Programming is such hard work to mix with anything else because you really need that solid block of uninterrupted time. You can't just pause and resume; or I can't anyway, I need to get into this sort of trance, which takes a while to acheive, and is quite draining. I feel a bit like a wizard in a fantasy novel; I can cast this amazing spell ("write code"), but to do so drains a bit of my life force, and if I do it more than once per day I bring myself close to death; if you're interrupted in coding, the spell is cancelled. I can write code without the spell, but then progress is slow and difficult, just like a normal human trying to write code, it's so frustrating for me to write code without the spell that I don't like to do it at all.
The actual point of this post is that I feel this need to get back to doing RAD work right away, and it's making me angry. Why do I have to feel that way? Fuck RAD work, I need to be with family. But my god damn hard-working WASPy martyr upbringing makes me feel like I can't ever take anything for myself, that I need to go and sacrifice and work for other people.
The whole time Tasha was pregnant I was crunching like crazy trying to finish Oodle 1.1 and get the real public release done, and to just get as much work done then as I could so that I would feel better about taking time off after the birth. I neglected Tasha when she needed me and she was really upset at me for it. I wanted to get ahead on my schedule, and I did, but now that I'm here my brain won't let me have that and wants me to go back to work.
One of the things I've really struggled with at RAD is the lack of structure and the self-scheduling. There's never a point where I can get ahead of an official schedule; I can't hit all my milestones for the month and then feel okay about taking it easy for a while. Any time I do take it easy because I just need a break, I feel bad about it. In general, my stupid brain makes me productive as a programmer, but also miserable as a programmer.
People who have a job where they just have a list of things to do and they can actually do them all and then go "I'm done, I'm going home" are very fortunate. In programming, the todo list is always effectively infinite (it's finite, but always longer than what you can ever accomplish). You might make a schedule and set a target set of tasks for a given month, but if you get them done sooner you don't go "great, I'm done for the month, time for a few days off", you go "oh, I went faster than expected, I guess I'll adjust the schedule and start on next month's tasks".
Even in a structured programming work environment, if you do your tasks faster than scheduled, you don't get sent home - you get given more tasks. In the traditional producer/team work system, your reward for being the fastest on the team is not more free time or even more pay, it's more work. Yay. Cynical "realist" programmers learn this at some point and many of them start to sandbag. They might finish their tasks quickly, but don't report it to production until their previously alotted time. Or they will intentionally take "slow work" breaks, like browing the web or watching videos while working.

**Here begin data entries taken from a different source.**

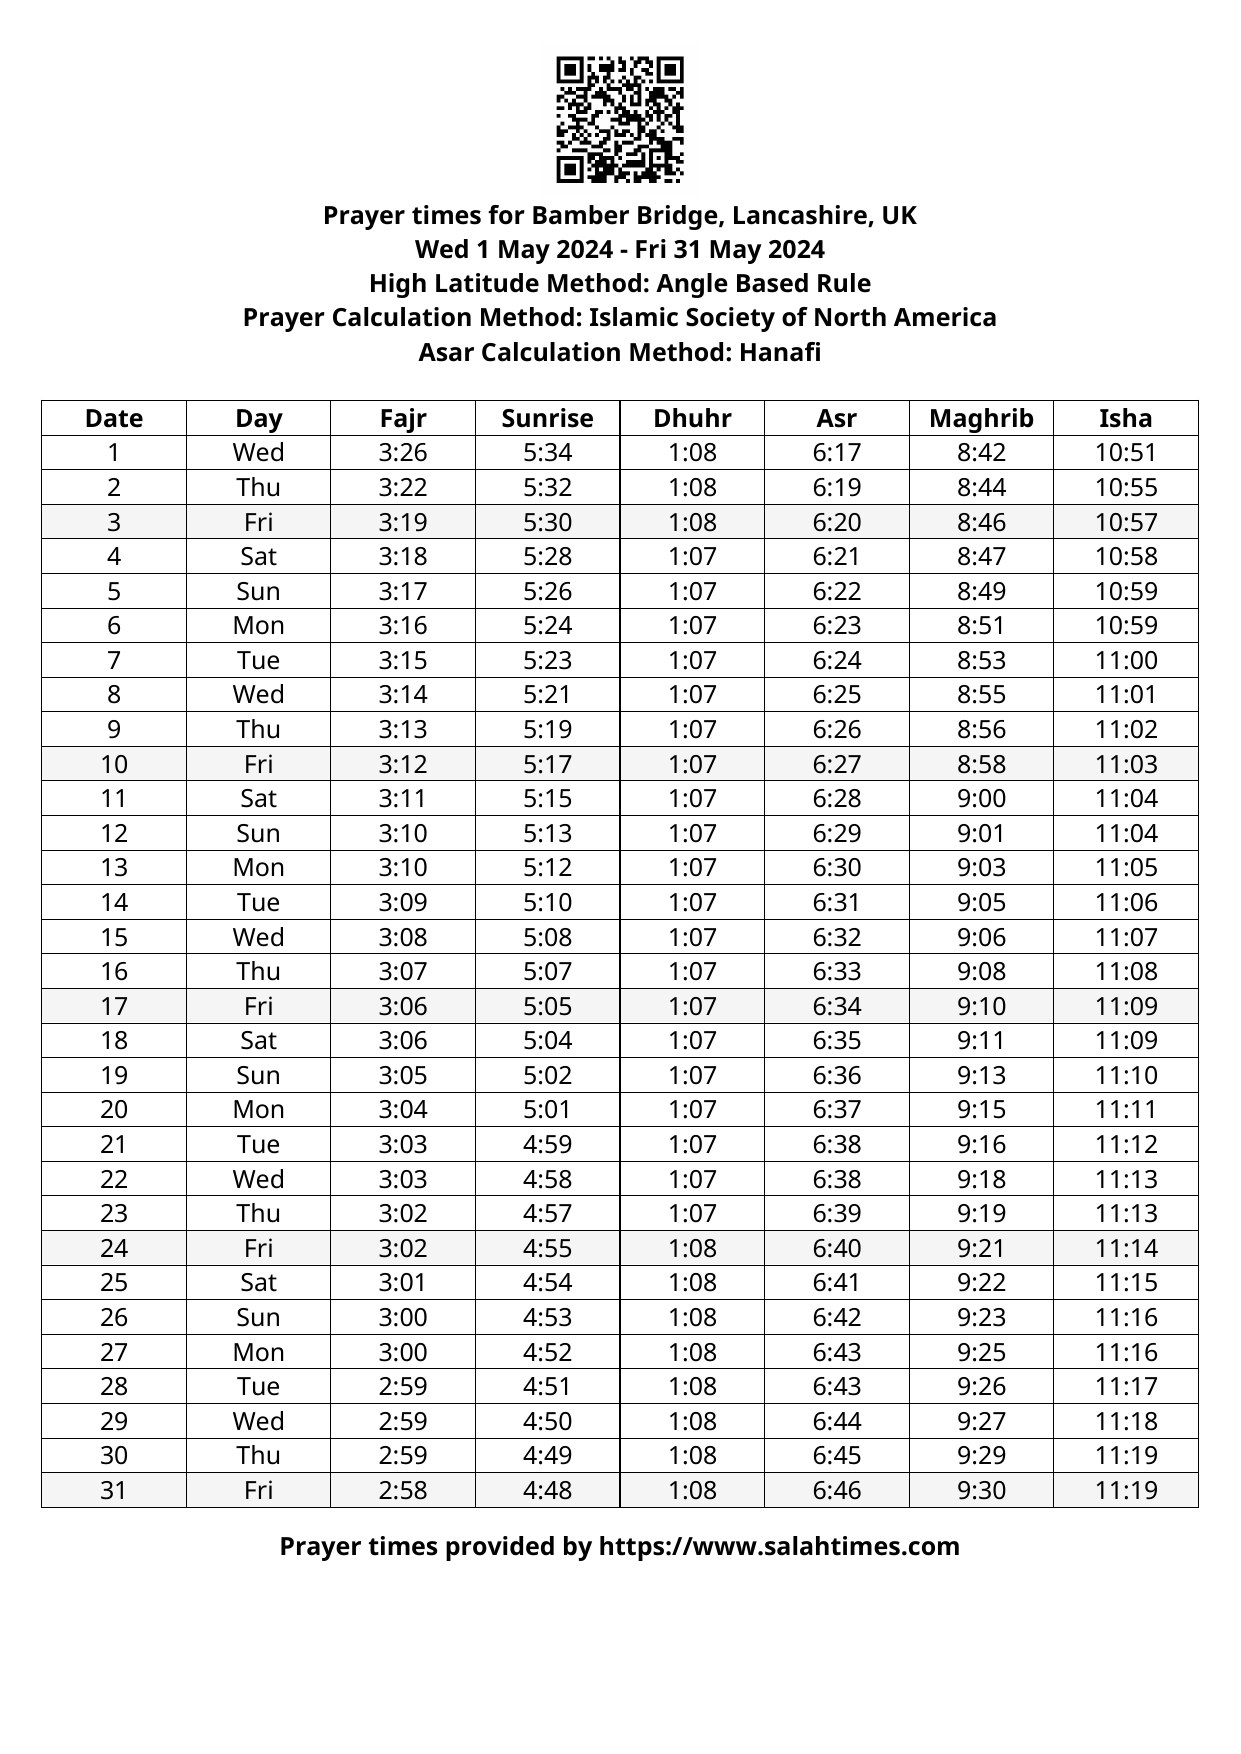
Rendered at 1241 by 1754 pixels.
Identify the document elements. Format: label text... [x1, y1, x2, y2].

table_cell 9:21 [910, 1231, 1053, 1264]
table_cell 1:08 [621, 1473, 764, 1507]
table_cell 8:44 [910, 470, 1053, 504]
table_cell 11:00 [1054, 643, 1198, 677]
table_cell 2 [42, 470, 186, 504]
table_cell 3:02 [331, 1196, 475, 1230]
table_cell Mon [187, 851, 330, 884]
table_cell 4:49 [476, 1439, 619, 1472]
table_cell 8:47 [910, 539, 1053, 573]
table_cell 6:31 [765, 885, 909, 919]
table_cell 1:07 [621, 954, 764, 988]
table_cell 6:43 [765, 1335, 909, 1368]
table_cell 1:07 [621, 678, 764, 711]
table_cell 1 [42, 436, 186, 469]
table_cell 26 [42, 1300, 186, 1334]
table_cell 3:19 [331, 505, 475, 538]
table_cell 1:07 [621, 609, 764, 642]
table_cell Sat [187, 781, 330, 815]
table_cell 6:33 [765, 954, 909, 988]
table_cell 9:03 [910, 851, 1053, 884]
table_cell 6:38 [765, 1162, 909, 1195]
table_cell Sun [187, 816, 330, 849]
table_cell 5:15 [476, 781, 619, 815]
table_cell 1:07 [621, 1162, 764, 1195]
table_header Maghrib [910, 401, 1053, 434]
table_header Asr [765, 401, 909, 434]
table_cell 4:54 [476, 1266, 619, 1299]
table_cell 1:08 [621, 1404, 764, 1437]
table_cell 5:23 [476, 643, 619, 677]
table_cell Fri [187, 505, 330, 538]
table_cell 1:07 [621, 1058, 764, 1092]
table_cell 10:58 [1054, 539, 1198, 573]
table_cell 9:06 [910, 920, 1053, 953]
table_cell 5:08 [476, 920, 619, 953]
table_cell 1:07 [621, 574, 764, 607]
table_cell 3:16 [331, 609, 475, 642]
table_cell 8:49 [910, 574, 1053, 607]
table_header Dhuhr [621, 401, 764, 434]
table_cell 9:01 [910, 816, 1053, 849]
table_cell 9:13 [910, 1058, 1053, 1092]
table_cell 11:13 [1054, 1162, 1198, 1195]
table_cell 6:38 [765, 1127, 909, 1161]
table_cell 9:10 [910, 989, 1053, 1022]
table_cell 8 [42, 678, 186, 711]
table_cell 11 [42, 781, 186, 815]
table_cell 3:02 [331, 1231, 475, 1264]
table_cell 6:41 [765, 1266, 909, 1299]
table_cell 1:08 [621, 436, 764, 469]
table_cell 6:44 [765, 1404, 909, 1437]
table_cell 5:19 [476, 712, 619, 746]
table_cell 11:15 [1054, 1266, 1198, 1299]
table_cell Wed [187, 1404, 330, 1437]
table_cell 8:53 [910, 643, 1053, 677]
table_cell Mon [187, 609, 330, 642]
table_cell Mon [187, 1335, 330, 1368]
table_cell 1:07 [621, 1093, 764, 1126]
table_cell 13 [42, 851, 186, 884]
picture [542, 41, 699, 198]
table_cell 11:10 [1054, 1058, 1198, 1092]
table_cell Wed [187, 920, 330, 953]
table_cell 11:17 [1054, 1369, 1198, 1403]
table_cell 4 [42, 539, 186, 573]
table_cell Sat [187, 1024, 330, 1057]
table_cell Thu [187, 470, 330, 504]
table_cell 31 [42, 1473, 186, 1507]
table_cell 10:59 [1054, 609, 1198, 642]
table_cell 1:07 [621, 1024, 764, 1057]
table_cell Thu [187, 1196, 330, 1230]
table_cell 6:45 [765, 1439, 909, 1472]
table_cell 5:24 [476, 609, 619, 642]
text Prayer times for Bamber Bridge, Lancashire, UK [42, 198, 1198, 232]
table_cell 5:32 [476, 470, 619, 504]
table_cell 11:04 [1054, 816, 1198, 849]
table_cell 12 [42, 816, 186, 849]
table_cell 9:29 [910, 1439, 1053, 1472]
table_cell 2:59 [331, 1439, 475, 1472]
table_header Isha [1054, 401, 1198, 434]
table_cell 3:06 [331, 1024, 475, 1057]
table_cell 3:13 [331, 712, 475, 746]
table_cell 9:27 [910, 1404, 1053, 1437]
table_cell Sun [187, 1058, 330, 1092]
text Wed 1 May 2024 - Fri 31 May 2024 [42, 232, 1198, 266]
table_cell 29 [42, 1404, 186, 1437]
table_cell Fri [187, 1473, 330, 1507]
table_cell 19 [42, 1058, 186, 1092]
table_cell 6:30 [765, 851, 909, 884]
table_cell 1:08 [621, 1369, 764, 1403]
table_cell 1:07 [621, 781, 764, 815]
table_cell 1:08 [621, 1266, 764, 1299]
table_cell 6:29 [765, 816, 909, 849]
table_cell Fri [187, 989, 330, 1022]
table_cell Thu [187, 954, 330, 988]
table_cell Tue [187, 1369, 330, 1403]
table_cell 3:10 [331, 851, 475, 884]
table_cell 6:36 [765, 1058, 909, 1092]
table_cell 6:42 [765, 1300, 909, 1334]
table_cell 5:04 [476, 1024, 619, 1057]
table_cell 3:15 [331, 643, 475, 677]
table_cell 5:12 [476, 851, 619, 884]
table_cell 28 [42, 1369, 186, 1403]
table_cell 11:02 [1054, 712, 1198, 746]
table_cell 5:01 [476, 1093, 619, 1126]
table_cell 9:30 [910, 1473, 1053, 1507]
table_cell 5:28 [476, 539, 619, 573]
table_header Sunrise [476, 401, 619, 434]
table_cell 11:08 [1054, 954, 1198, 988]
table_cell Sat [187, 1266, 330, 1299]
table_cell Tue [187, 1127, 330, 1161]
table_cell 3:14 [331, 678, 475, 711]
table_cell 3:01 [331, 1266, 475, 1299]
table_cell 7 [42, 643, 186, 677]
table_cell 6:26 [765, 712, 909, 746]
table_cell 1:08 [621, 1300, 764, 1334]
table_cell 6:46 [765, 1473, 909, 1507]
table_header Fajr [331, 401, 475, 434]
table_cell 8:42 [910, 436, 1053, 469]
table_cell 3:09 [331, 885, 475, 919]
table_cell 4:48 [476, 1473, 619, 1507]
table_cell 4:55 [476, 1231, 619, 1264]
table_cell 1:07 [621, 747, 764, 780]
table_cell 6:28 [765, 781, 909, 815]
table_cell 3:04 [331, 1093, 475, 1126]
table_cell 4:53 [476, 1300, 619, 1334]
table_cell 9:19 [910, 1196, 1053, 1230]
table_cell 9:11 [910, 1024, 1053, 1057]
table_cell 6 [42, 609, 186, 642]
table_cell 1:07 [621, 1127, 764, 1161]
table_cell 10:57 [1054, 505, 1198, 538]
table_cell 1:07 [621, 851, 764, 884]
table_cell 1:07 [621, 1196, 764, 1230]
table_cell 8:46 [910, 505, 1053, 538]
table_cell 11:16 [1054, 1335, 1198, 1368]
table_cell Sat [187, 539, 330, 573]
table_cell 6:20 [765, 505, 909, 538]
table_cell 3:03 [331, 1127, 475, 1161]
table_cell 6:21 [765, 539, 909, 573]
table_cell Wed [187, 436, 330, 469]
table_cell 4:50 [476, 1404, 619, 1437]
table_cell 1:07 [621, 920, 764, 953]
table_cell 1:08 [621, 505, 764, 538]
table_cell 5:34 [476, 436, 619, 469]
table_cell 4:57 [476, 1196, 619, 1230]
table_cell 18 [42, 1024, 186, 1057]
table_cell 24 [42, 1231, 186, 1264]
table_cell 1:08 [621, 1439, 764, 1472]
table_cell 27 [42, 1335, 186, 1368]
table_cell 21 [42, 1127, 186, 1161]
table_cell 9:16 [910, 1127, 1053, 1161]
table_cell 3 [42, 505, 186, 538]
table_cell 1:07 [621, 989, 764, 1022]
table_cell 11:03 [1054, 747, 1198, 780]
table_cell 6:25 [765, 678, 909, 711]
table_cell 11:18 [1054, 1404, 1198, 1437]
table_cell 1:07 [621, 539, 764, 573]
table_cell 11:11 [1054, 1093, 1198, 1126]
table_cell 6:39 [765, 1196, 909, 1230]
table_cell 3:18 [331, 539, 475, 573]
table_cell 5:30 [476, 505, 619, 538]
table_cell 6:23 [765, 609, 909, 642]
table_cell Sun [187, 574, 330, 607]
table_cell 2:59 [331, 1404, 475, 1437]
table_cell 11:16 [1054, 1300, 1198, 1334]
table_cell 1:08 [621, 1231, 764, 1264]
table_cell 2:59 [331, 1369, 475, 1403]
table_cell 6:34 [765, 989, 909, 1022]
table_cell 9:08 [910, 954, 1053, 988]
text Prayer times provided by https://www.salahtimes.com [42, 1528, 1198, 1563]
table_cell 30 [42, 1439, 186, 1472]
table_cell 9:22 [910, 1266, 1053, 1299]
table_cell 6:24 [765, 643, 909, 677]
table_cell 3:08 [331, 920, 475, 953]
table_cell 1:07 [621, 712, 764, 746]
table_cell Thu [187, 712, 330, 746]
table_cell 4:59 [476, 1127, 619, 1161]
table_cell 4:51 [476, 1369, 619, 1403]
table_cell 6:40 [765, 1231, 909, 1264]
table_cell 10:55 [1054, 470, 1198, 504]
table_cell 5 [42, 574, 186, 607]
table_cell 11:09 [1054, 989, 1198, 1022]
table_cell 3:12 [331, 747, 475, 780]
table_cell Mon [187, 1093, 330, 1126]
table_cell 20 [42, 1093, 186, 1126]
table_cell 8:55 [910, 678, 1053, 711]
table_cell 3:07 [331, 954, 475, 988]
table_cell 11:07 [1054, 920, 1198, 953]
table_cell 9:18 [910, 1162, 1053, 1195]
table_cell 3:11 [331, 781, 475, 815]
table_cell Thu [187, 1439, 330, 1472]
table_cell 3:10 [331, 816, 475, 849]
table_cell 5:07 [476, 954, 619, 988]
table_cell 11:05 [1054, 851, 1198, 884]
table_cell 1:08 [621, 470, 764, 504]
table_cell 3:26 [331, 436, 475, 469]
table_cell 6:19 [765, 470, 909, 504]
table_cell 10:59 [1054, 574, 1198, 607]
table_cell 9:15 [910, 1093, 1053, 1126]
table_cell 9:25 [910, 1335, 1053, 1368]
table_cell Fri [187, 1231, 330, 1264]
table_cell 11:12 [1054, 1127, 1198, 1161]
table_cell 3:00 [331, 1300, 475, 1334]
table_cell 11:04 [1054, 781, 1198, 815]
table_cell 6:22 [765, 574, 909, 607]
table_cell 9:26 [910, 1369, 1053, 1403]
table_cell 1:07 [621, 816, 764, 849]
text High Latitude Method: Angle Based Rule [42, 266, 1198, 300]
table_cell 6:35 [765, 1024, 909, 1057]
table_cell 1:07 [621, 885, 764, 919]
table_cell 6:32 [765, 920, 909, 953]
table_cell 4:58 [476, 1162, 619, 1195]
table_cell 5:05 [476, 989, 619, 1022]
table_cell Sun [187, 1300, 330, 1334]
table_cell 2:58 [331, 1473, 475, 1507]
table_cell 4:52 [476, 1335, 619, 1368]
table_cell 15 [42, 920, 186, 953]
table_cell 9:23 [910, 1300, 1053, 1334]
table_cell 3:00 [331, 1335, 475, 1368]
table_cell Tue [187, 885, 330, 919]
text Prayer Calculation Method: Islamic Society of North America [42, 300, 1198, 334]
table_cell 17 [42, 989, 186, 1022]
table_cell 11:13 [1054, 1196, 1198, 1230]
table_cell 1:07 [621, 643, 764, 677]
table_cell 22 [42, 1162, 186, 1195]
table_cell 6:17 [765, 436, 909, 469]
table_cell 9:00 [910, 781, 1053, 815]
table_cell 10:51 [1054, 436, 1198, 469]
table_cell 11:19 [1054, 1439, 1198, 1472]
table_cell 5:02 [476, 1058, 619, 1092]
table_cell 11:14 [1054, 1231, 1198, 1264]
table_cell 6:43 [765, 1369, 909, 1403]
table_cell 16 [42, 954, 186, 988]
table_cell 5:13 [476, 816, 619, 849]
table_cell 3:05 [331, 1058, 475, 1092]
table_cell 5:17 [476, 747, 619, 780]
table_cell 8:58 [910, 747, 1053, 780]
text Asar Calculation Method: Hanafi [42, 334, 1198, 368]
table_cell 11:09 [1054, 1024, 1198, 1057]
table_cell 11:19 [1054, 1473, 1198, 1507]
table_cell 10 [42, 747, 186, 780]
table_cell 3:06 [331, 989, 475, 1022]
table_header Day [187, 401, 330, 434]
table_cell 25 [42, 1266, 186, 1299]
table_cell 14 [42, 885, 186, 919]
table_cell 3:22 [331, 470, 475, 504]
table_header Date [42, 401, 186, 434]
table_cell 1:08 [621, 1335, 764, 1368]
table_cell Wed [187, 1162, 330, 1195]
table_cell 23 [42, 1196, 186, 1230]
table_cell 6:27 [765, 747, 909, 780]
table_cell 6:37 [765, 1093, 909, 1126]
table_cell 3:17 [331, 574, 475, 607]
table_cell Tue [187, 643, 330, 677]
table_cell 5:10 [476, 885, 619, 919]
table_cell 8:51 [910, 609, 1053, 642]
table_cell 5:21 [476, 678, 619, 711]
table_cell 8:56 [910, 712, 1053, 746]
table_cell 11:06 [1054, 885, 1198, 919]
table_cell Fri [187, 747, 330, 780]
table_cell 9:05 [910, 885, 1053, 919]
table_cell 5:26 [476, 574, 619, 607]
table_cell 3:03 [331, 1162, 475, 1195]
table_cell 11:01 [1054, 678, 1198, 711]
table_cell 9 [42, 712, 186, 746]
table_cell Wed [187, 678, 330, 711]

I used to use my speed as a way to work on features I wasn't supposed to; mainly in the pre-Oddworld days, I would sprint and do my assigned tasks, and then not tell anyone I had finished much faster than scheduled, so that I could work on VIPM or secretly rewriting the DX render layer or some other task that had been decided by production was "low priority". Oo, what a rebel I was, secretly giving my employer masses of value for free, great way to use your youth cbloom.
Anyway. I guess this post is all just my way of trying to convince myself that it's okay for me to take a few more days off.